Le grand mérite du Festival du Comminges est de ne pas se contenter d’organiser des concerts du plus haut niveau, mais d’ordonner autour de ces manifestations prestigieuses une action culturelle d’ensemble, dont la restauration de l’orgue historique de la cathédrale de Saint-Bertrand de Comminges, la construction d’un orgue pour la basilique Saint-Just de Valcabrère, l’illumination des vitraux et de l’intérieur de la nef pour la mise en valeur de l’architecture et des trésors de la cathédrale, l’Académie Internationale de Musique du Comminges, enfin, les Cahiers des Arts et de la Musique, sont le fidèle reflet.
C’est le même souci de faire des monuments historiques, non seulement des lieux de mémoire mais aussi des lieux de vie, qui oriente les interventions de la Caisse Nationale des Monuments Historiques et des Sites, établissement public vénérable, créé en 1914 dans l’élan de sauvegarde déterminé par la grande pitié des églises de France, la Caisse est aussi une institution jeune, puisque ce n’est qu’en 1965 qu’elle a été dotée de moyens adaptés à ses missions. Parmi ces dernières, l’animation des monuments historiques a occupé d’emblée une place de choix. Mais, faute de pouvoir intervenir partout, la Caisse s’est donné des priorités, constamment reconduites depuis lors : d’une part, favoriser parmi les édifices de premier ordre, ceux qui n’ont pas encore atteint le niveau de notoriété auquel ils peuvent légitimement prétendre, d’autre part, exclure les manifestations médiocres ou stéréotypées, pour ne retenir que celles que caractérisent l’exigence de qualité, l’adéquation au lieu et la continuité dans l’effort.

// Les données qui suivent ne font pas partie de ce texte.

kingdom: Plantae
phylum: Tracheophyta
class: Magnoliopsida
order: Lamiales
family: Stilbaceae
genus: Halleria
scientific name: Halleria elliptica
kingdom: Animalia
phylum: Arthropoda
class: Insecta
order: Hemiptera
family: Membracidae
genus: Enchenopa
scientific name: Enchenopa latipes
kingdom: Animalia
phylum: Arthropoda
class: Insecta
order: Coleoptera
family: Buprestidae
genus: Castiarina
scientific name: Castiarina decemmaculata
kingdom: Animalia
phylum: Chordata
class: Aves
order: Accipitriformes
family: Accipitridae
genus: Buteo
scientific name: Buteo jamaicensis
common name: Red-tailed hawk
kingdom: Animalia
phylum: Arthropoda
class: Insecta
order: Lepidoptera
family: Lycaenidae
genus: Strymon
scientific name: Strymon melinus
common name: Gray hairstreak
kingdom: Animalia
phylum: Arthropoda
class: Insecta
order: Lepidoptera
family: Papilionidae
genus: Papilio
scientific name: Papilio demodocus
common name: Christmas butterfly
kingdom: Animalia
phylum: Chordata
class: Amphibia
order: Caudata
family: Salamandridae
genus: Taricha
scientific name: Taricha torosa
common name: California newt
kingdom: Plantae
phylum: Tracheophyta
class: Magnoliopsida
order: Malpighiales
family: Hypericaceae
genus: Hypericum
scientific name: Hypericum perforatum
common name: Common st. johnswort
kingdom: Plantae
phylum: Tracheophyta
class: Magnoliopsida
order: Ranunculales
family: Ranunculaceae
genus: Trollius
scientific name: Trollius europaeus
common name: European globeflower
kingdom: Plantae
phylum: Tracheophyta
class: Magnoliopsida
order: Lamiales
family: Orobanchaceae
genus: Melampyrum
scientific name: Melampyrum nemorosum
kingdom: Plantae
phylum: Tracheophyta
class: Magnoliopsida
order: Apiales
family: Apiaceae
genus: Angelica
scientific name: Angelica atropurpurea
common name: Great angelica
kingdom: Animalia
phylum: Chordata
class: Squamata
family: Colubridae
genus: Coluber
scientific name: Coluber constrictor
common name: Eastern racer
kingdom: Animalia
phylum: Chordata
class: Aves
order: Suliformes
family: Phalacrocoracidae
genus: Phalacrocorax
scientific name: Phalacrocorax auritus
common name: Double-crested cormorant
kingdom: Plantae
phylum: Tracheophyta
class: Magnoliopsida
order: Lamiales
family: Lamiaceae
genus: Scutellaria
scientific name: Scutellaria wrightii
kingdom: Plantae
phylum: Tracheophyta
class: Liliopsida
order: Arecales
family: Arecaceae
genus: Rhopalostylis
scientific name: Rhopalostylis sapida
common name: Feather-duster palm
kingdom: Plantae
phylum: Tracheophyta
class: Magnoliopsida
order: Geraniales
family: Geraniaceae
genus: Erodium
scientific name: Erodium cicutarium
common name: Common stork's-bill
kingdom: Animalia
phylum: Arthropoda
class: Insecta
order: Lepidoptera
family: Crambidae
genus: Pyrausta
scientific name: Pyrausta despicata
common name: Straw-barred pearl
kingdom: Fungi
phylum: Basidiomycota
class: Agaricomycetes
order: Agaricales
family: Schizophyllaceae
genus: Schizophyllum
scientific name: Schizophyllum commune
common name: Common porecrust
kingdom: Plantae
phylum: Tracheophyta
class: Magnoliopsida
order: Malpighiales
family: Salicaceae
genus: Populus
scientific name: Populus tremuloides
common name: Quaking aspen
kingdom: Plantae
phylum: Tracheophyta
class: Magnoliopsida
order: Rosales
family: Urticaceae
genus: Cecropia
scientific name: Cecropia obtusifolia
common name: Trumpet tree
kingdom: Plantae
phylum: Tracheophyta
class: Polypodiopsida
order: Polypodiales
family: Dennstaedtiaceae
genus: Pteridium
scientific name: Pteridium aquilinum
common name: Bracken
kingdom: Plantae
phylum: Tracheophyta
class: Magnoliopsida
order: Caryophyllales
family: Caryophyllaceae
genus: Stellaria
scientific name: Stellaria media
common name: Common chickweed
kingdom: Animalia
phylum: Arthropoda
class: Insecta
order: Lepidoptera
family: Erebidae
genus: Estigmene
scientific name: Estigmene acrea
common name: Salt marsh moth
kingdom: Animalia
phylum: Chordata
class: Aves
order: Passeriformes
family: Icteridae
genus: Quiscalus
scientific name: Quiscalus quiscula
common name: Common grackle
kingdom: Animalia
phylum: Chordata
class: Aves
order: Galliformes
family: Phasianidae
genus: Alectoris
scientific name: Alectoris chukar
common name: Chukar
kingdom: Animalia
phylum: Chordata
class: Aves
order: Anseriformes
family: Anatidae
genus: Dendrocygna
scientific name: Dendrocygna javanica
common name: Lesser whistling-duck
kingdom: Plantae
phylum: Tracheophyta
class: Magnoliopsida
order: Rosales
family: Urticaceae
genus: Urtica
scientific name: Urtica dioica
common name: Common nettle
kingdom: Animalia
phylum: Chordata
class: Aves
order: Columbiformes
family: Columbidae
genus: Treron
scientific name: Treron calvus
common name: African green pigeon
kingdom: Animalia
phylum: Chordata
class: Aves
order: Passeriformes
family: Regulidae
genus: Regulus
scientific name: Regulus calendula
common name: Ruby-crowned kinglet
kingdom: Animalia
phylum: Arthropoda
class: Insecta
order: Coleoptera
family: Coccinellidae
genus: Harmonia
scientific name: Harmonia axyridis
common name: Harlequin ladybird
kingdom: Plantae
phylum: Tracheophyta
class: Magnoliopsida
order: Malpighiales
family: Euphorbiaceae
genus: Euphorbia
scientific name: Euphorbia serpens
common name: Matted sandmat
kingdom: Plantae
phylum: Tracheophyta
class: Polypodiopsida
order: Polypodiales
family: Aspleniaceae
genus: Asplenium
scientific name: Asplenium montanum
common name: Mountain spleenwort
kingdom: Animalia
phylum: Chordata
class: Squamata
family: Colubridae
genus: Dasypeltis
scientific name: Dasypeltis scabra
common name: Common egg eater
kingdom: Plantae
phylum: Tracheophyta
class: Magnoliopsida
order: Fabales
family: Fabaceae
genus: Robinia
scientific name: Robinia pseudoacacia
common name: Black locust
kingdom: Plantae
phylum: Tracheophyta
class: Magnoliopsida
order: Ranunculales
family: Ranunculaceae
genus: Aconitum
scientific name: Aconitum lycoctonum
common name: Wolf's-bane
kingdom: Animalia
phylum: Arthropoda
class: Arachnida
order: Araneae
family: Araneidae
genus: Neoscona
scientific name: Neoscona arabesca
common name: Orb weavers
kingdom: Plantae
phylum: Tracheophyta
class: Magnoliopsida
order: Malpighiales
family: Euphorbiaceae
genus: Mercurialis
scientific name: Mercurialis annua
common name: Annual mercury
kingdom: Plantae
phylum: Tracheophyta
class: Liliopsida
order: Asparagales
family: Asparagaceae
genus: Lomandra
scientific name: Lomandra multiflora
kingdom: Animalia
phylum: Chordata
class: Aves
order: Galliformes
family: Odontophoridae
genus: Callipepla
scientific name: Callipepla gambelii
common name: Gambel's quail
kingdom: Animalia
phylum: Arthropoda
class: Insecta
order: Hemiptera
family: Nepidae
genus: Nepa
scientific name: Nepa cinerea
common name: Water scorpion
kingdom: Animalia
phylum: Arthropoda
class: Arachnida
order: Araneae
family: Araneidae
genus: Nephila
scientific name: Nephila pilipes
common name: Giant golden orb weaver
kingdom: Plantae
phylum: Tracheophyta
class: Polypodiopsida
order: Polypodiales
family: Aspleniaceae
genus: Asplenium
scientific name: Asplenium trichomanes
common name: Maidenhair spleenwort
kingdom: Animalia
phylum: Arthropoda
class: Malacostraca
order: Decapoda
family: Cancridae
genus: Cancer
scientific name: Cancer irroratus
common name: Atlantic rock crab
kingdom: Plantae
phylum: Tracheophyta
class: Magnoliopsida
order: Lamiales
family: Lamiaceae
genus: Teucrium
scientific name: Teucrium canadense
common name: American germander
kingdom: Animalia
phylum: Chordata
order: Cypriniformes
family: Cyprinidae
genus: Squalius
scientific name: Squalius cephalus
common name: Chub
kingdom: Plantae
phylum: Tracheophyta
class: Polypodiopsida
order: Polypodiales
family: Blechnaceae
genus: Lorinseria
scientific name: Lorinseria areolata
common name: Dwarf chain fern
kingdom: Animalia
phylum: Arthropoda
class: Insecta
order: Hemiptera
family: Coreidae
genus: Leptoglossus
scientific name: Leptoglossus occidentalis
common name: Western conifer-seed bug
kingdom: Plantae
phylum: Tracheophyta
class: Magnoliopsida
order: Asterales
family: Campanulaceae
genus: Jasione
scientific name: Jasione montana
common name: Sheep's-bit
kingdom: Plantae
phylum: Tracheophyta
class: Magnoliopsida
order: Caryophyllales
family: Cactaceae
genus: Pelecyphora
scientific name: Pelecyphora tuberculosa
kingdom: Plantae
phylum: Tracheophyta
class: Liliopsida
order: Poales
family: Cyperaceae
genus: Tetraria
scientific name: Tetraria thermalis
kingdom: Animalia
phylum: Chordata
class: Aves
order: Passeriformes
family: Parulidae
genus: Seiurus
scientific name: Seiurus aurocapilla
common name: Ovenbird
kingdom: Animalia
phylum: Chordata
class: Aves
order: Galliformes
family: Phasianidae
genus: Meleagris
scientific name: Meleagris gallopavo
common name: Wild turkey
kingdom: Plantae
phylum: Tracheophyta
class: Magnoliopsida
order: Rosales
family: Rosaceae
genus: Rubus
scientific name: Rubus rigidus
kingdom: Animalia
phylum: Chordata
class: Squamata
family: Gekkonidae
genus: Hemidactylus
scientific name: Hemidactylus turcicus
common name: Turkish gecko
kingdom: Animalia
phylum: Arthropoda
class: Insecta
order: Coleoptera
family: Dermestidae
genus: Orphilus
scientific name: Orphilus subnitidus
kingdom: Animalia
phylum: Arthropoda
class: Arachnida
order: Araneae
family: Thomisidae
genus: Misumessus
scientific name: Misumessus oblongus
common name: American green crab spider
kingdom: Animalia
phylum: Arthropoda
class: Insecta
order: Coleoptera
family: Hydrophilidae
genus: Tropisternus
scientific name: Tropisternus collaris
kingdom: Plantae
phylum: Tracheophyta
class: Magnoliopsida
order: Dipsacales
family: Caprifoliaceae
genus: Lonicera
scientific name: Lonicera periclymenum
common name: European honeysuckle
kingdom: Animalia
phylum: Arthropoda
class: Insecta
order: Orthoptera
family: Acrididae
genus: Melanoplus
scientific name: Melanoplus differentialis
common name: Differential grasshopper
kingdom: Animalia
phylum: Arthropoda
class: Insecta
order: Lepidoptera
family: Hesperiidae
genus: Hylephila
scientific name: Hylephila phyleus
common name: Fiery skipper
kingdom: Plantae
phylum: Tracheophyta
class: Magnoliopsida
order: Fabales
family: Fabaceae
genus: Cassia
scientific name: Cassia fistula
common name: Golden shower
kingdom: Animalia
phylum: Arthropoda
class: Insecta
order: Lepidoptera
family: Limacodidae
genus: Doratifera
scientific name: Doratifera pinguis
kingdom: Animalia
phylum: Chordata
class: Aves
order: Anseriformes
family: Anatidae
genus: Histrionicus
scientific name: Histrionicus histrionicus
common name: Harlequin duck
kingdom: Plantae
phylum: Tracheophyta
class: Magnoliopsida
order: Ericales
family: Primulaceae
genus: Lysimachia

Saint-Bertrand de Comminges, haut lieu d’architecture et d’histoire qui retrouve peu à peu le souvenir de ses origines antiques et chrétiennes, occupe désormais une place éminente dans le paysage culturel français. Saluer cette renaissance, c’est rendre hommage à la foi et à l’opiniâtreté de tous ceux qui l’ont inspirée, conduite et soutenue, notamment Pierre Lacroix et la valeureuse équipe du Festival du Comminges.